◆ Problem to work on:
Would you repeat exactly the part of the listing below that runs from the line containing "left elbow: (448, 502)" down to the line containing "right ankle: (1273, 580)", inclusive, and nothing else?

◆ The data:
---*---
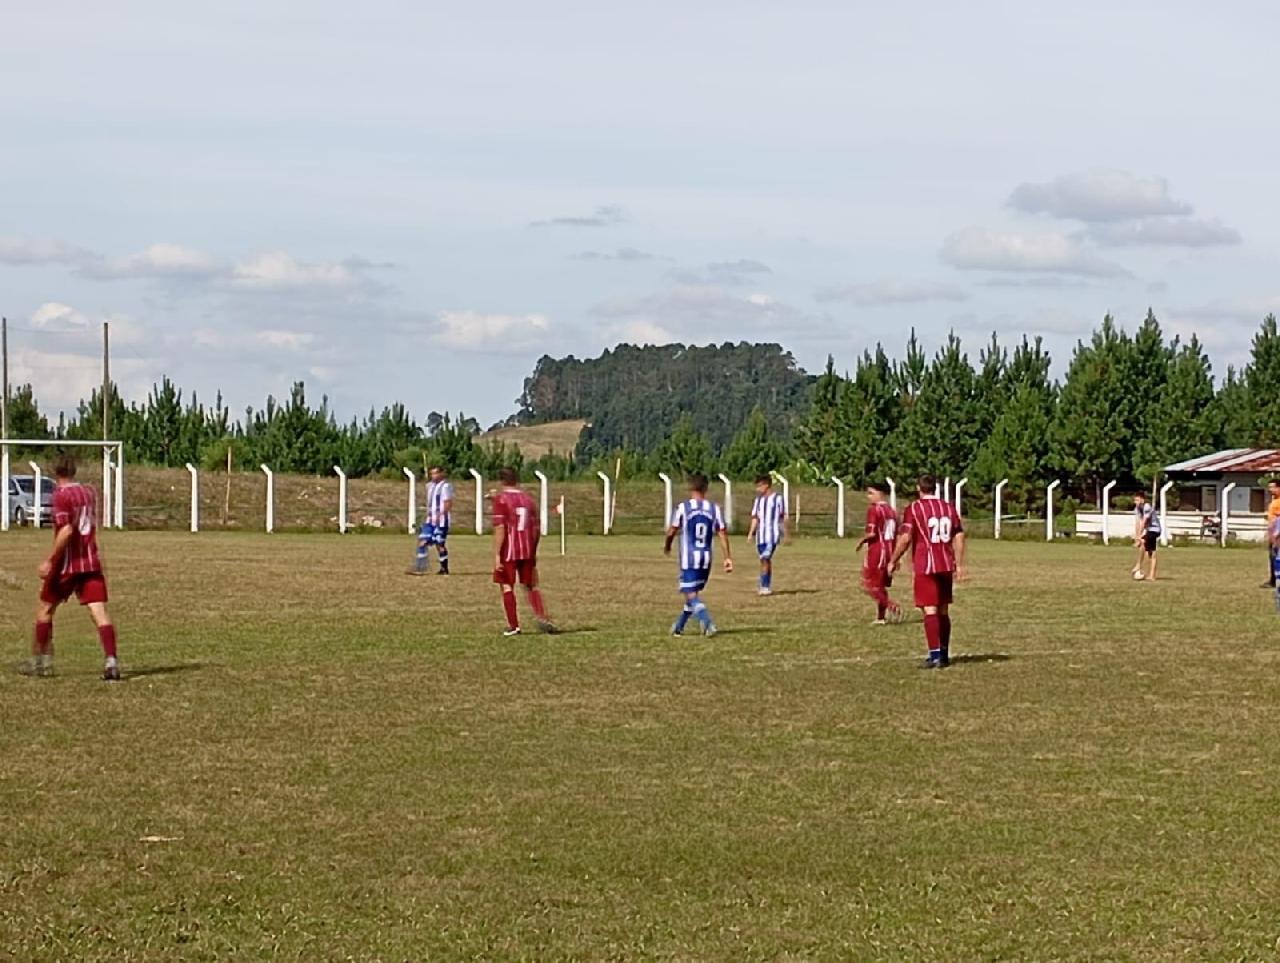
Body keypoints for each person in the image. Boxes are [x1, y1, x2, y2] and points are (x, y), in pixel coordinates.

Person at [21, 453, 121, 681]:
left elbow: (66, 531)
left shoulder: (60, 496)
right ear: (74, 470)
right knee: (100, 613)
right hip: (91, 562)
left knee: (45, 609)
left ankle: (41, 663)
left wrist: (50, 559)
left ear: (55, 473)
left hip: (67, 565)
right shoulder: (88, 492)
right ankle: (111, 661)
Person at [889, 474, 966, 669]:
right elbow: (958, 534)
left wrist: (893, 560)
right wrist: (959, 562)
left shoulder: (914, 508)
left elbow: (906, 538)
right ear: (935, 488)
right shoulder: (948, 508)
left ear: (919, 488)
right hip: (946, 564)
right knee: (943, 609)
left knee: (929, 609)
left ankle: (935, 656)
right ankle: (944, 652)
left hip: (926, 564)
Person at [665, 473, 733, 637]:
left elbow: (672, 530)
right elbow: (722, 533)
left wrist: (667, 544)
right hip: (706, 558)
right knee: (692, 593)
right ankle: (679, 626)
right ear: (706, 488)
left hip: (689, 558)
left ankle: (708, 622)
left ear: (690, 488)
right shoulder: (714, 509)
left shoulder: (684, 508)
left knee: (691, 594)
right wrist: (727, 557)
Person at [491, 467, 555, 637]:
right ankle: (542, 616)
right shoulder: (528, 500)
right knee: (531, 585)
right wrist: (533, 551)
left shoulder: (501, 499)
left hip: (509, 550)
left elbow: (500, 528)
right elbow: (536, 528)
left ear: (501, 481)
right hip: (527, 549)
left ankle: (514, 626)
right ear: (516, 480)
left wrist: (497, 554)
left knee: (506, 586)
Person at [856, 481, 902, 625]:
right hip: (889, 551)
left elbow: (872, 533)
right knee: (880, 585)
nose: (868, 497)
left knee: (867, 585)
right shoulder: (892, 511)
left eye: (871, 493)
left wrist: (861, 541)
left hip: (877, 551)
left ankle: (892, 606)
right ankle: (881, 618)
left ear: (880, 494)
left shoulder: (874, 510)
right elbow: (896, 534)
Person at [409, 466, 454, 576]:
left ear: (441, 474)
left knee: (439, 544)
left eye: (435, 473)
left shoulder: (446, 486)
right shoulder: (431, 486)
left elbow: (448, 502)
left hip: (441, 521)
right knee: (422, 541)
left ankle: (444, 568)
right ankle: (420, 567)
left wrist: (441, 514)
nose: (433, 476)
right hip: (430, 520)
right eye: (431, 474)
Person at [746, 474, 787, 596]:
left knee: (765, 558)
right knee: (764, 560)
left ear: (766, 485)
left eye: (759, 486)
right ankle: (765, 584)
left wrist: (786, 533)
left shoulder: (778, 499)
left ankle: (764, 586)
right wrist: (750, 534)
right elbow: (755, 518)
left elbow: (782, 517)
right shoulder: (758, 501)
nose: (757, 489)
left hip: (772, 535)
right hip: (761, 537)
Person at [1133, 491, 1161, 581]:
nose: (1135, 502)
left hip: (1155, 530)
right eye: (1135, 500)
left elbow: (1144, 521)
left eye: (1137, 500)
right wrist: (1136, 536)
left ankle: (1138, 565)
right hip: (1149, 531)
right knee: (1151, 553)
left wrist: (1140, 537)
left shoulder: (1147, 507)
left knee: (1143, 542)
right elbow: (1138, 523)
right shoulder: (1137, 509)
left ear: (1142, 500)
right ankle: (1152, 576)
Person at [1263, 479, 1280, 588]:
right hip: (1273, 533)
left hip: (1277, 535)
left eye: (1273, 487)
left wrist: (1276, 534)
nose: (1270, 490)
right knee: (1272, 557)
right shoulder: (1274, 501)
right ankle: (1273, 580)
---*---
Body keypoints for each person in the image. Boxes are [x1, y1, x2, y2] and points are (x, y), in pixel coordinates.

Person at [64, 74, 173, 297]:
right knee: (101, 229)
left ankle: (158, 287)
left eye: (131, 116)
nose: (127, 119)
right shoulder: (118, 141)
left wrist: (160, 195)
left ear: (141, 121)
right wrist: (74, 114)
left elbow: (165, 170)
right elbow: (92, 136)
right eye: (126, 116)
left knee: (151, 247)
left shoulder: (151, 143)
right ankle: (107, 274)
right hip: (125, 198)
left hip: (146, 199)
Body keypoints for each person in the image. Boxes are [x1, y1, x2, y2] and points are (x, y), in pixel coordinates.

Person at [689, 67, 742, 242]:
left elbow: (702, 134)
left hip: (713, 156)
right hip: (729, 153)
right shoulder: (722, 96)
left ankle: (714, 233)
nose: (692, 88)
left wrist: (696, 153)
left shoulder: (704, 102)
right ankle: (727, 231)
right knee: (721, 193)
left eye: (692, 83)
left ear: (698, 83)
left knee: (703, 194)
---*---
◆ Task result:
left elbow: (448, 502)
left hip: (441, 521)
right knee: (422, 541)
left ankle: (444, 568)
right ankle: (420, 567)
left wrist: (441, 514)
nose: (433, 476)
right hip: (430, 520)
right eye: (431, 474)
Person at [746, 474, 787, 596]:
left knee: (765, 558)
right knee: (764, 560)
left ear: (766, 485)
left eye: (759, 486)
right ankle: (765, 584)
left wrist: (786, 533)
left shoulder: (778, 499)
left ankle: (764, 586)
right wrist: (750, 534)
right elbow: (755, 518)
left elbow: (782, 517)
right shoulder: (758, 501)
nose: (757, 489)
left hip: (772, 535)
right hip: (761, 537)
Person at [1133, 491, 1161, 581]:
nose: (1135, 502)
left hip: (1155, 530)
right eye: (1135, 500)
left elbow: (1144, 521)
left eye: (1137, 500)
right wrist: (1136, 536)
left ankle: (1138, 565)
right hip: (1149, 531)
right knee: (1151, 553)
left wrist: (1140, 537)
left shoulder: (1147, 507)
left knee: (1143, 542)
right elbow: (1138, 523)
right shoulder: (1137, 509)
left ear: (1142, 500)
right ankle: (1152, 576)
Person at [1263, 479, 1280, 588]:
right hip: (1273, 533)
left hip: (1277, 535)
left eye: (1273, 487)
left wrist: (1276, 534)
nose: (1270, 490)
right knee: (1272, 557)
right shoulder: (1274, 501)
right ankle: (1273, 580)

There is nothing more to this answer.